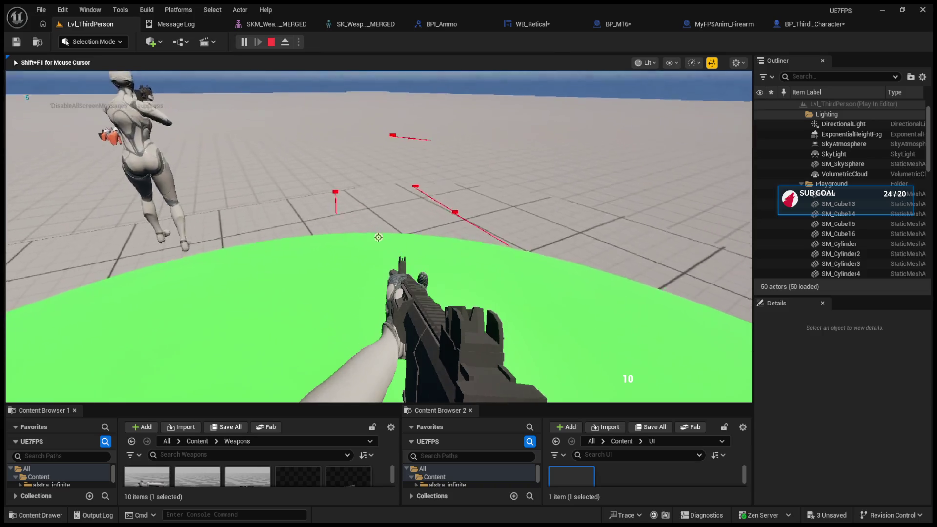
click(378, 237)
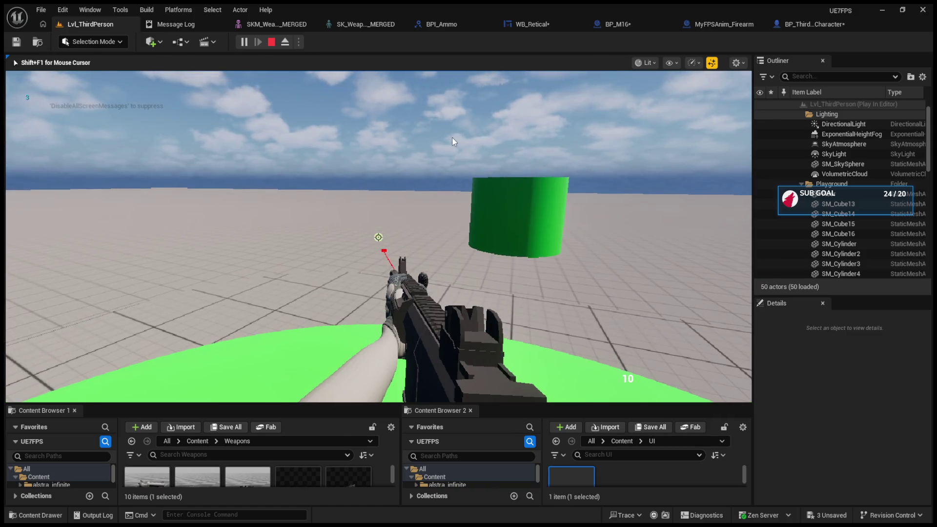
key(Escape)
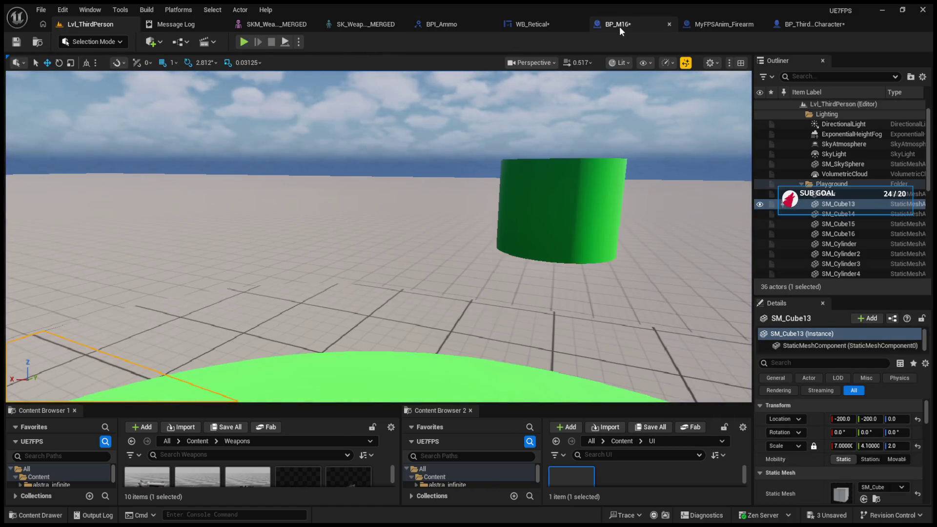
click(619, 27)
click(679, 26)
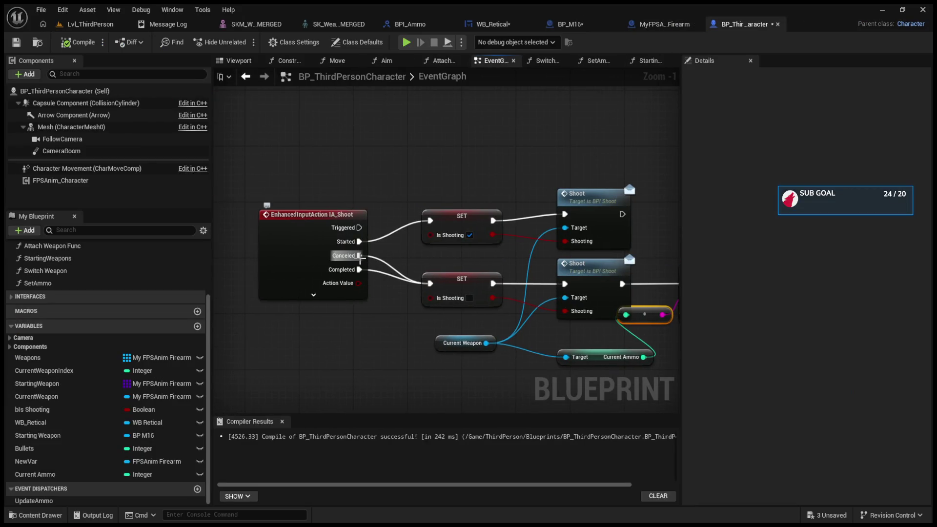
Play-test the level with four shots to check the ammo count, then stop
click(88, 24)
click(243, 42)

------------------------------

## ASSIGNMENT
The whole listing should be transcribed exactly, though its pictures must be left out.

## ANSWER TO THIS TASK
click(378, 237)
key(Escape)
click(619, 27)
click(679, 26)
Play-test the level with four shots to check the ammo count, then stop
click(88, 24)
click(243, 42)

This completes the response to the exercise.